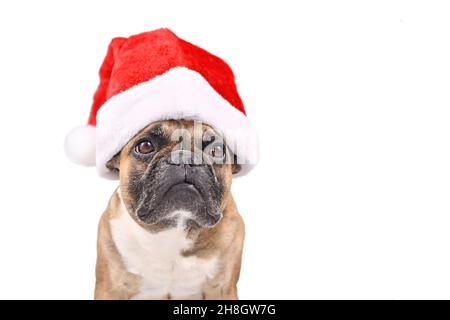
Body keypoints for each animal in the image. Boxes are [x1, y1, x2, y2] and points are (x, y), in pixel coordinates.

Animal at [92, 120, 244, 300]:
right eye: (145, 146)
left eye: (216, 150)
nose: (184, 157)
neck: (173, 229)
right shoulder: (111, 289)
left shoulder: (222, 289)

===

> PROMPT
Reproduce the listing from the "left eye: (216, 150)" line onward, verbatim.

> RESPONSE TO THE EXERCISE
left eye: (216, 150)
nose: (184, 157)
neck: (173, 229)
right shoulder: (111, 289)
left shoulder: (222, 289)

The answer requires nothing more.